The first proposal to build an elementary school on Derry Road was presented to the voters in March 1988 when they were asked to approve the construction of two 600 pupil elementary schools of identical design; one on the Pelham Road and one on Derry Road opposite Alvirne High School. Included within this plan was 1/2 day Kindergarten, the conversion of Webster School to SAU office space, and transferring Library Street School to the town for their use. The cost of this plan was $12.57 million. There was also an option to enlarge each school to 800 pupils for an additional $1.23 million. This school meeting was the largest and liveliest on record. After much heated discussion the plan was amended and later approved. The result being to build one 800 pupil school on the Pelham Road at a cost of $7.3 million; later this new school was officially named Nottingham West Elementary.
Proposals for the Derry Road elementary school came before the voters again in March 1998 with a $7.5 million bond issue to build on land adjacent and south of Alvirne High School. A separate warrant article proposed 1/2 day Kindergarten at a cost of $1.8 million for 10 classrooms, with 75% being funded by the state. The voters of Hudson rejected both articles.
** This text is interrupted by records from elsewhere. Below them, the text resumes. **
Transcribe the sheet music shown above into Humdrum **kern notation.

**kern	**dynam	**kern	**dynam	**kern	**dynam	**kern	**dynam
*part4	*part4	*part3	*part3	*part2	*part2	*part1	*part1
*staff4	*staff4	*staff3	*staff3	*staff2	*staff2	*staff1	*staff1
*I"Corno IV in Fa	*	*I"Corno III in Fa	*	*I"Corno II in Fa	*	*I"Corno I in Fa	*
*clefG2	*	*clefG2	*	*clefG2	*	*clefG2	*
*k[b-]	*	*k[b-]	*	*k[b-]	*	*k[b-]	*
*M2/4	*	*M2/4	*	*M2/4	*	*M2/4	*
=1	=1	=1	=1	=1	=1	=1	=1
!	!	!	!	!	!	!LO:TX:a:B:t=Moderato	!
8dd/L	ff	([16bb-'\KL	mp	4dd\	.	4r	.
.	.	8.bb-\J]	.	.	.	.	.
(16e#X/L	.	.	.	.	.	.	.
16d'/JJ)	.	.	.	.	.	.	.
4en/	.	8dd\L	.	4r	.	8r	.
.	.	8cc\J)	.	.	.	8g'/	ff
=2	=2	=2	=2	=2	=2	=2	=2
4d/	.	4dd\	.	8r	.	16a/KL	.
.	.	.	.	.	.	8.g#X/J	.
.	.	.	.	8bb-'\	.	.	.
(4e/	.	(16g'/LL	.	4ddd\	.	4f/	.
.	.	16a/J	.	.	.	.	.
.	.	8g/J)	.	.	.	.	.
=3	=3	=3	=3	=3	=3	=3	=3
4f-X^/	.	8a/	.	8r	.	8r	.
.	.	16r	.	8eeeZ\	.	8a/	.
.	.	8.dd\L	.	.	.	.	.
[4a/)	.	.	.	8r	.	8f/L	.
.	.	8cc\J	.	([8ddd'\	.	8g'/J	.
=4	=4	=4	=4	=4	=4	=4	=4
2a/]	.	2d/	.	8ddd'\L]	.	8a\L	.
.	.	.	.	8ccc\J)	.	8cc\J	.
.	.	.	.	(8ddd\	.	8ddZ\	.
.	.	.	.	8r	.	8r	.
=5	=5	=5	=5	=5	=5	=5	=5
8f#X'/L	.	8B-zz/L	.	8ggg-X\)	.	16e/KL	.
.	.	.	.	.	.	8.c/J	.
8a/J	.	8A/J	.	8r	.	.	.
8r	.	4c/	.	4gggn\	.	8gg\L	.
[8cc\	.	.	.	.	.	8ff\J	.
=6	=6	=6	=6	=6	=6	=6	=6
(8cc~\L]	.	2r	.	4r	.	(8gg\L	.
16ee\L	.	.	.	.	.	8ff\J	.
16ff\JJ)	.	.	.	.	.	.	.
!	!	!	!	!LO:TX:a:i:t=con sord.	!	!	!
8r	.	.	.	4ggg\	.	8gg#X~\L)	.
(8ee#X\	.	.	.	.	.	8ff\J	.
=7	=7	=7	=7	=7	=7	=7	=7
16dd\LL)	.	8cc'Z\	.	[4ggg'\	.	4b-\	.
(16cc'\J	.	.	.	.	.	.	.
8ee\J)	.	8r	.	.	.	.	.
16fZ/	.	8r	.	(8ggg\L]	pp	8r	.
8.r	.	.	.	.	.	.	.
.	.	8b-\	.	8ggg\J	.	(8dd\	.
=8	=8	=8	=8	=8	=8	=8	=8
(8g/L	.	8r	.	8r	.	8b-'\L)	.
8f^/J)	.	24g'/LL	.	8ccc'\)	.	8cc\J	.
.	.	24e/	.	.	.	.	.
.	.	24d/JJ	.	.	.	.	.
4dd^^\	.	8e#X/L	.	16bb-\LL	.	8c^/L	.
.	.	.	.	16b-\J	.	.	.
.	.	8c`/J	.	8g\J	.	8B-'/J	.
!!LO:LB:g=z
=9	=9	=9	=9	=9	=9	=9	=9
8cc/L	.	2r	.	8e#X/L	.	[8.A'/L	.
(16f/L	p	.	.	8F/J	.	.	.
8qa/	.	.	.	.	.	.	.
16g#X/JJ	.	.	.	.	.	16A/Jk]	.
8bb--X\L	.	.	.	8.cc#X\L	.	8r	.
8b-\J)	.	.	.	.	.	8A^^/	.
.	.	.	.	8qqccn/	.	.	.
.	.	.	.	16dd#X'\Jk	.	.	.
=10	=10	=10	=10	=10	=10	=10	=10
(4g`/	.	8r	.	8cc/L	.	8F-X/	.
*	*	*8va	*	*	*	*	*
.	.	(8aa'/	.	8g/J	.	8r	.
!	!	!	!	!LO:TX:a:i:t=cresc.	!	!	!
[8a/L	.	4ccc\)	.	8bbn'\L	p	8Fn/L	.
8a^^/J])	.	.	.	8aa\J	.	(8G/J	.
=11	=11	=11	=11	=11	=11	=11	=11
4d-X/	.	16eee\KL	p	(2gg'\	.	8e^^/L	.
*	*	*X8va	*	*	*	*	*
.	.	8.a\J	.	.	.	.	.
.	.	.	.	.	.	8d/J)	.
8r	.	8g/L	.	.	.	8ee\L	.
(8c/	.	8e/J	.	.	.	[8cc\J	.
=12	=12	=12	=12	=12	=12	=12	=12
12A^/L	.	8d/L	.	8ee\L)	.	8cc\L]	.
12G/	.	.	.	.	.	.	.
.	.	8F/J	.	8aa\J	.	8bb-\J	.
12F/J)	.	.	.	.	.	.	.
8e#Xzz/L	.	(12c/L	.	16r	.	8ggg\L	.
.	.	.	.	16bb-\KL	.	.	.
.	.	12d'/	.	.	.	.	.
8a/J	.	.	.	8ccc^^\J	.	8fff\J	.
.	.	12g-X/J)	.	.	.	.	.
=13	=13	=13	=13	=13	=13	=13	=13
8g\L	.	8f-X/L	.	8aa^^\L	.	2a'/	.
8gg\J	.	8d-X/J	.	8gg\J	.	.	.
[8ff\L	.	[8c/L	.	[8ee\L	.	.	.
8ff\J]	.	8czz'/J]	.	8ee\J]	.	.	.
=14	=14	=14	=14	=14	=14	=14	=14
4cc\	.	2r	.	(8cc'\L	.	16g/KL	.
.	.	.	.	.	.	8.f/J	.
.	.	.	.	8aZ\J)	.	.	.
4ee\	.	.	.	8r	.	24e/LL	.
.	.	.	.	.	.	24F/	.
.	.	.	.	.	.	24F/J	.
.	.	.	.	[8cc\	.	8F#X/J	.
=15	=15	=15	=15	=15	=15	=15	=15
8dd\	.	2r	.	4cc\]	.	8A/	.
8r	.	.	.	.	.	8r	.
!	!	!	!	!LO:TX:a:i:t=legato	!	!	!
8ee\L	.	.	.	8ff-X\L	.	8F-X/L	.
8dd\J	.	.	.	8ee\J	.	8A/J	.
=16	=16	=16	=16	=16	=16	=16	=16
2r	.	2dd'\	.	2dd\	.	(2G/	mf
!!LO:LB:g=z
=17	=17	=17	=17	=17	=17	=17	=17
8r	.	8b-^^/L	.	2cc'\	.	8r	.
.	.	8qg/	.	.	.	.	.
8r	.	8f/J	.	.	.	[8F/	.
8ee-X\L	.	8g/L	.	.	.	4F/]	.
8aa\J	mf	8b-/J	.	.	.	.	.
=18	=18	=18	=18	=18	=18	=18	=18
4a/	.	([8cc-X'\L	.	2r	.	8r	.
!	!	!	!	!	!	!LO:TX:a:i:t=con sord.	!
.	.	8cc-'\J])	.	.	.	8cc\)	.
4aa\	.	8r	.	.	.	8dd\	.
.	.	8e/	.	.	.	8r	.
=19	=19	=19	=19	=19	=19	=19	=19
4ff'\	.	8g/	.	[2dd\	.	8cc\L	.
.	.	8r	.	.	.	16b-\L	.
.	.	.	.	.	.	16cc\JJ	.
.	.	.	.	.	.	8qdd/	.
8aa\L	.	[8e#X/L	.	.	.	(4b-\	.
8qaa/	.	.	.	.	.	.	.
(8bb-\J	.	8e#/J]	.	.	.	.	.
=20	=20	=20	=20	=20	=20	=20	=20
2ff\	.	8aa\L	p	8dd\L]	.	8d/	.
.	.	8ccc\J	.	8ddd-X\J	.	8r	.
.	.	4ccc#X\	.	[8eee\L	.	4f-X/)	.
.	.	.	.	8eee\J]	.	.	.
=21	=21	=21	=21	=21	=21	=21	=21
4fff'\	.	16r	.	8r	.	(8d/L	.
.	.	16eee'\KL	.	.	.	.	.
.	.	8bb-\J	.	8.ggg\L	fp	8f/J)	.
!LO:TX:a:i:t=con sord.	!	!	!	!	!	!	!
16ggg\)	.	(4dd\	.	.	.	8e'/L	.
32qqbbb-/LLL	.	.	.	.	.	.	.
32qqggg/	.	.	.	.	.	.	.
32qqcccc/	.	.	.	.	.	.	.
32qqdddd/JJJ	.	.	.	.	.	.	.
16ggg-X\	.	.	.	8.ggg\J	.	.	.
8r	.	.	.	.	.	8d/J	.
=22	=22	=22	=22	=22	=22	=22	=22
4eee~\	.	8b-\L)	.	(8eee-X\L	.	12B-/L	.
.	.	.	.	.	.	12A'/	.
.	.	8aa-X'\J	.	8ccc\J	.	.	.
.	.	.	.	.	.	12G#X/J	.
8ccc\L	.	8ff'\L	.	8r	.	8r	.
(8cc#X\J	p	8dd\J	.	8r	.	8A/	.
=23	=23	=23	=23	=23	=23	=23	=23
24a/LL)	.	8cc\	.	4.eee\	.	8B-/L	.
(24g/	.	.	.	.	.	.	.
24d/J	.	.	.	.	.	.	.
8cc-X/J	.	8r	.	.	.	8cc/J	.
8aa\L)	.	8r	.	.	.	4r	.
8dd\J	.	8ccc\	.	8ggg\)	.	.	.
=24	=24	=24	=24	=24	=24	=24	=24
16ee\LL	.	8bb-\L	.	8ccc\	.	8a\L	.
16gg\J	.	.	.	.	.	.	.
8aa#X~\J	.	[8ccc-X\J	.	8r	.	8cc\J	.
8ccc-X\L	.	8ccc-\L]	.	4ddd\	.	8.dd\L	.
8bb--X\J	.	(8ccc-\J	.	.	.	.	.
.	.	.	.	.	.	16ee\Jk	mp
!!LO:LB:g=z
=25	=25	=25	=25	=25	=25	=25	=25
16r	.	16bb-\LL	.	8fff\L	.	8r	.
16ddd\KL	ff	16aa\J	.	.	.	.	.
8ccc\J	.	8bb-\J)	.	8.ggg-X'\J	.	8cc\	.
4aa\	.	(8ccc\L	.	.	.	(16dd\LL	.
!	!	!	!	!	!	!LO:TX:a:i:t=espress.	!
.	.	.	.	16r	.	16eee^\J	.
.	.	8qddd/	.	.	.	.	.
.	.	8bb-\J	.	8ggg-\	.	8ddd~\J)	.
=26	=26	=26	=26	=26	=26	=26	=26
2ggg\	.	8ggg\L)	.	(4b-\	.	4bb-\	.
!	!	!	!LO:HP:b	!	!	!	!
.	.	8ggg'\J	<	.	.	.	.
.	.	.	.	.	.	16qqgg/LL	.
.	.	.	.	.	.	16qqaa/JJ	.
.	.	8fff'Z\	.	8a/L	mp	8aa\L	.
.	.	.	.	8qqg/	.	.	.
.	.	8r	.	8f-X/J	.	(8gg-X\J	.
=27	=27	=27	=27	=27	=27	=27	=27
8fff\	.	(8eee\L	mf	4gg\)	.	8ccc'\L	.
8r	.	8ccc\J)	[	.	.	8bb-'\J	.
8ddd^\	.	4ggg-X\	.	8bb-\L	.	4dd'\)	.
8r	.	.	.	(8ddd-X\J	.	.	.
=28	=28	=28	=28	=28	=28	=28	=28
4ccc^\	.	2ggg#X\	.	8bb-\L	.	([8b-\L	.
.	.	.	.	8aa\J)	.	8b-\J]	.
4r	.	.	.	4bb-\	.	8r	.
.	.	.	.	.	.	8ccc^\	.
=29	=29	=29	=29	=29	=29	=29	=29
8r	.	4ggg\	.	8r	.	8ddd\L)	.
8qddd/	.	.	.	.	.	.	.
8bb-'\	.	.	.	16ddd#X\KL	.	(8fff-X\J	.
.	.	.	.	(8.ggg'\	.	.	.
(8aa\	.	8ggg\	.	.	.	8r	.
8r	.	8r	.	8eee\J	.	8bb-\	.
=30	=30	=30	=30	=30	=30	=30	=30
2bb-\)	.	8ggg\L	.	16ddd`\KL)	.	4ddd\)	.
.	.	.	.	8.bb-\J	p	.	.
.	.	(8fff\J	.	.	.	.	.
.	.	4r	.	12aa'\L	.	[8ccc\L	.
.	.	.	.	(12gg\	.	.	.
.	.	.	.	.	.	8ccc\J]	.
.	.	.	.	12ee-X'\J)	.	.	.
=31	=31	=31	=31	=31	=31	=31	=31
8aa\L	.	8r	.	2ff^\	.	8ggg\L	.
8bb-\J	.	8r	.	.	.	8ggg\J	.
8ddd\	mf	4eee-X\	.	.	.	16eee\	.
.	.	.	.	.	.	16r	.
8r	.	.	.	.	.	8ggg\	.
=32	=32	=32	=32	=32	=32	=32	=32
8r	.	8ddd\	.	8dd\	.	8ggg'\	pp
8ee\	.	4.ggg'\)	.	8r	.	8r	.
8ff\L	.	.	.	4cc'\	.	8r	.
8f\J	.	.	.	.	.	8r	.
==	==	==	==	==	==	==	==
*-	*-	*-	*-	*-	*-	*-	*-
Long term Superintendent Peter Dolloff retired and within three years Randy Bell was hired as Superintendent. With this new leadership the School Board, School Administration, parents and individuals of Hudson worked together in order to solve the problems of space and class sizes within our schools. Focusing on the building issues a $17.6 million warrant article was presented to the deliberative session on February 2000 which included the cost of the land plus construction of a new elementary school on land adjacent to Alvirne as well as renovations and an addition to Memorial school. When the votes were counted in March this proposal was approved. This was a landmark decision by Hudson voters. The School Board gave credit to the community and various committees working together. Under the direction of the Building Committee Chairman, Bernard C. Manor, the new school was scheduled for completion for September 2001. The improvements at Memorial School were scheduled for Spring 2002.
By the beginning of the 2001 school year Hills Garrison was completed so as to provide elementary education for 512 students in grades 1-5 plus facilities for pre-school. The total school enrollment for Hudson that year was 4,100. The photo of the Hills Garrison School is courtesy of the Hudson School District.
On October 6, 2001 Hills Garrison school was officially dedicated to the citizens of Hudson for their generosity, support, and devotion to the students of Hudson. The school was named for the long standing contribution to the town by the Hills Family. A brief history of the Hills family was a part of this dedication. Paul Hills, a direct descendent of Joseph Hills, and members of his family were present for this event. The photo of the dedication plaque is provided courtesy of the Hills Garrison School staff.
A short time later the Hills Garrison marker was relocated onto the grounds of this school from it’s Webster Street location where it had been placed by Kimball Webster in 1901. Photo of garrison marker on school ground is courtesy of the author.
Public kindergarten and more specifically the responsibility for funding continued as a discussion point until 2009 when, after years of debate and discussion the Hudson school system provided 1/2 day Kindergarten.